To appropriately address the concern of COVID-19’s impact on children, the Government should address the following issues immediately:
· Expand the MOEYI’s focus beyond the prevention of the spread of COVID-19 in schools to include providing counselling to children who have lost family members to COVID-19 and children with social and emotional challenges due to the pandemic.
· Suspend face-to-face classes pending development of a concrete safety plan which includes:
– Improved ventilation via enhanced air purification and filtering in labs and classrooms
– Free asymptomatic rapid testing for children and families
– Base-line testing before return to in-person classes
– For schools and daycares monitored by the Ministry of Education, Youth and Information, 65% vaccination of students is not enough. All staff should be vaccinated, or regular testing required
– Provision of vaccinations on-site at schools
– Class size should be reduced with a hybrid learning system
– Mandatory training of school nurses in basic life support, PPE, and vaccinations
· The Ministry of Health and Wellness should take the following steps:
– Provide proper isolation facilities meeting the required spacing recommendations and with negative air.
– Turnaround time for test results have improved but they still need to be quicker, especially for rural areas.

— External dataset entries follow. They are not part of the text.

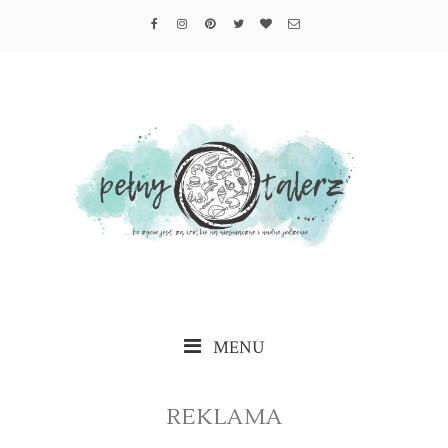
MENU
REKLAMA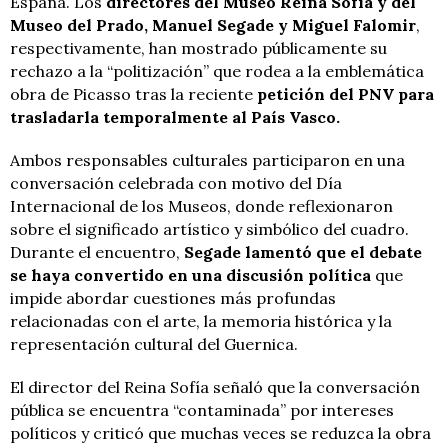
España. Los
directores del Museo Reina Sofía y del
Museo del Prado, Manuel Segade y Miguel Falomir
,
respectivamente, han mostrado públicamente su
rechazo a la “politización” que rodea a la emblemática
obra de Picasso tras la reciente
petición del PNV para
trasladarla temporalmente al País Vasco.
Ambos responsables culturales participaron en una
conversación celebrada con motivo del Día
Internacional de los Museos, donde reflexionaron
sobre el significado artístico y simbólico del cuadro.
Durante el encuentro,
Segade lamentó que el debate
se haya convertido en una discusión política
que
impide abordar cuestiones más profundas
relacionadas con el arte, la memoria histórica y la
representación cultural del Guernica.
El director del Reina Sofía señaló que la conversación
pública se encuentra “contaminada” por intereses
políticos y criticó que muchas veces se reduzca la obra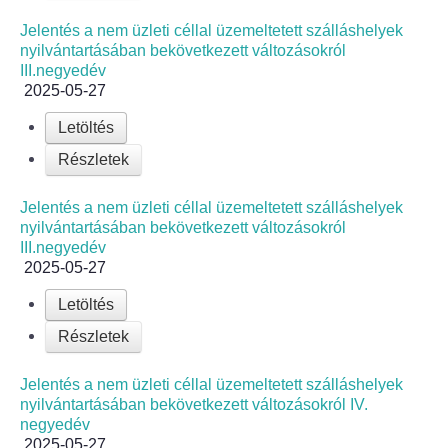
Jelentés a nem üzleti céllal üzemeltetett szálláshelyek
nyilvántartásában bekövetkezett változásokról
III.negyedév
2025-05-27
Letöltés
Részletek
Jelentés a nem üzleti céllal üzemeltetett szálláshelyek
nyilvántartásában bekövetkezett változásokról
III.negyedév
2025-05-27
Letöltés
Részletek
Jelentés a nem üzleti céllal üzemeltetett szálláshelyek
nyilvántartásában bekövetkezett változásokról IV.
negyedév
2025-05-27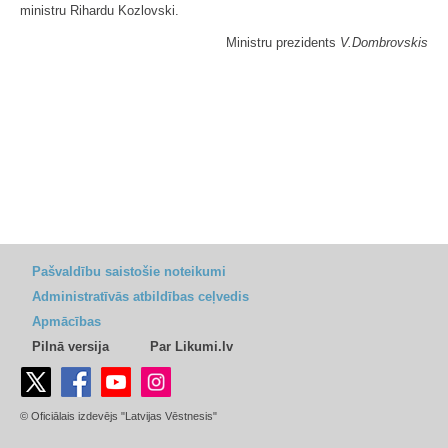
ministru Rihardu Kozlovski.
Ministru prezidents
V.Dombrovskis
Pašvaldību saistošie noteikumi
Administratīvās atbildības ceļvedis
Apmācības
Pilnā versija
Par Likumi.lv
© Oficiālais izdevējs "Latvijas Vēstnesis"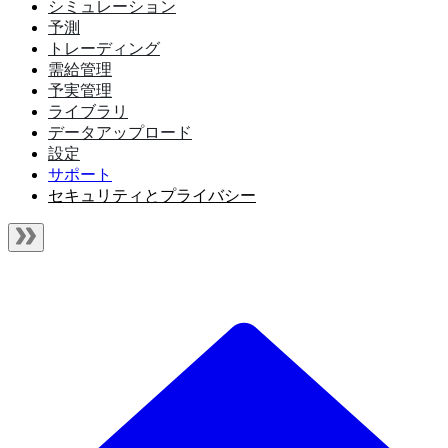
シミュレーション
予測
トレーディング
需給管理
予実管理
ライブラリ
データアップロード
設定
サポート
セキュリティとプライバシー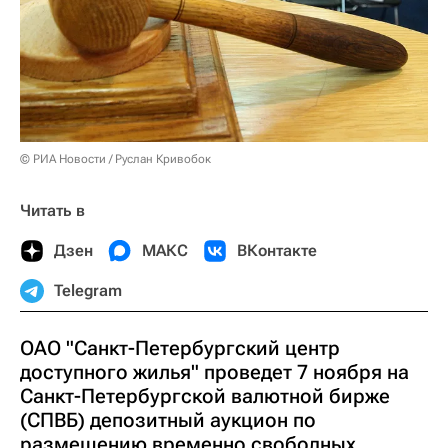
© РИА Новости / Руслан Кривобок
Читать в
Дзен
МАКС
ВКонтакте
Telegram
ОАО "Санкт-Петербургский центр
доступного жилья" проведет 7 ноября на
Санкт-Петербургской валютной бирже
(СПВБ) депозитный аукцион по
размещению временно свободных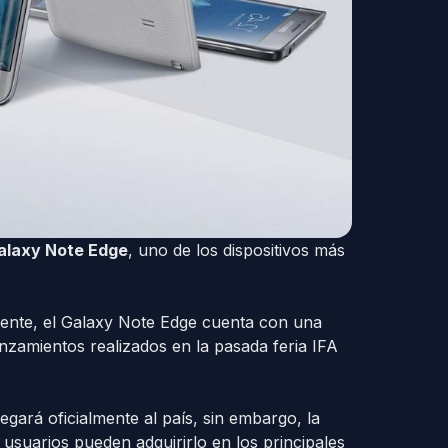
laxy Note Edge
, uno de los dispositivos más
mente, el Galaxy Note Edge cuenta con una
anzamientos realizados en la pasada feria IFA
egará oficialmente al país, sin embargo, la
usuarios pueden adquirirlo en los principales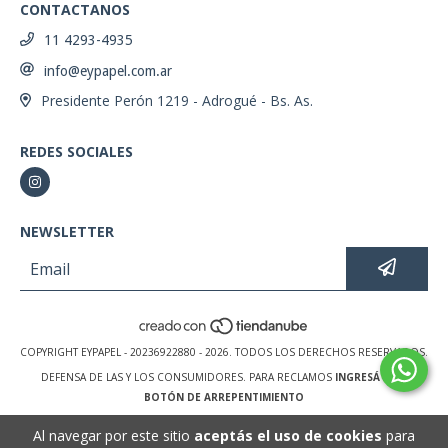
CONTACTANOS
11 4293-4935
info@eypapel.com.ar
Presidente Perón 1219 - Adrogué - Bs. As.
REDES SOCIALES
NEWSLETTER
COPYRIGHT EYPAPEL - 20236922880 - 2026. TODOS LOS DERECHOS RESERVADOS.
DEFENSA DE LAS Y LOS CONSUMIDORES. PARA RECLAMOS
INGRESÁ ACÁ.
BOTÓN DE ARREPENTIMIENTO
Al navegar por este sitio
aceptás el uso de cookies
para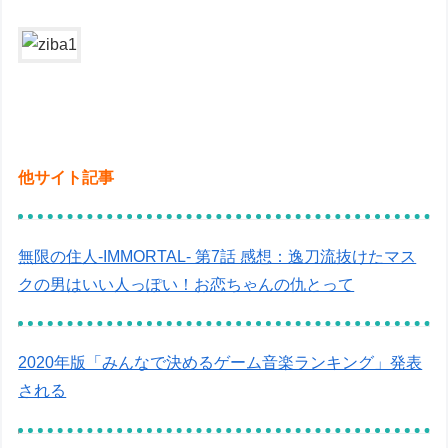
他サイト記事
無限の住人-IMMORTAL- 第7話 感想：逸刀流抜けたマス
クの男はいい人っぽい！お恋ちゃんの仇とって
2020年版「みんなで決めるゲーム音楽ランキング」発表
される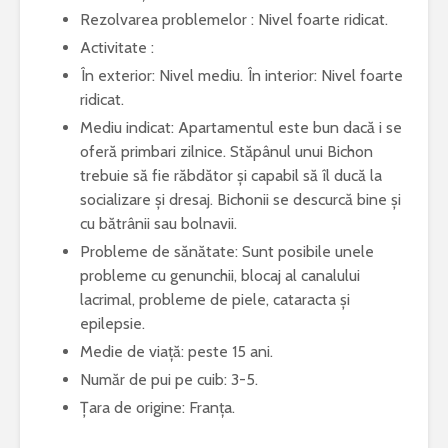
Rezolvarea problemelor : Nivel foarte ridicat.
Activitate :
În exterior: Nivel mediu. În interior: Nivel foarte
ridicat.
Mediu indicat: Apartamentul este bun dacă i se
oferă primbari zilnice. Stăpânul unui Bichon
trebuie să fie răbdător și capabil să îl ducă la
socializare și dresaj. Bichonii se descurcă bine și
cu bătrânii sau bolnavii.
Probleme de sănătate: Sunt posibile unele
probleme cu genunchii, blocaj al canalului
lacrimal, probleme de piele, cataracta și
epilepsie.
Medie de viață: peste 15 ani.
Număr de pui pe cuib: 3-5.
Țara de origine: Franța.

– Each hospital must have dedicated COVID-19 beds for children.
– An electronic reporting system for COVID-19 cases and Multisystem Inflammatory Syndrome in Children (MIS-C).
· Publish the data compiled in the last 18 months about COVID-19 and children to the public and distinguish the data about COVID in children from COVID in adults in regular press conferences by MOHW. It is important that the data provided is for children, 17 years and under. Presentations should answer the following questions:
– What is the child case fatality rate for the third wave in comparison to the first two waves?
– How is COVID-19 affecting the medical treatment of children with non-COVID conditions?
– In the current wave:
1. How many children have been confirmed with COVID-19? How does this compare to the first and second waves?
2. How many children have died from COVID-19? Are there any deaths of children under investigation?
3. How many children have been admitted to public hospitals with COVID-19? How does this compare to prior trends?
4. Provide a breakdown of COVID-19 cases in children by age and status (moderately ill, critically ill and severely ill).
– What hospitals are accepting child COVID cases? What are the capacities of each institution for child COVID cases, including the number of general beds, isolation beds, ICU beds, oxygen support, respiratory support, and life support?
– What staffing measures have been implemented to facilitate the increase in COVID’s impact on children? How many doctors and paediatric and critical care nurses are on staff? What is the ratio of doctors to child patients?
– What projections are there for the trend in COVID-19 cases and complications in children for the rest of 2021?
· Provide public health education for parents, guardians, families, teachers, etc, about symptoms of and warning signs for COVID-19 infections in children and what to do when these are observed.
The provision of information about the critical issue of children’s health and the impact of COVID-19 in Jamaica has been ignored for far too long, and we urge the Government of Jamaica to provide information on how our children are faring in these times and the way forward for our nation’s children.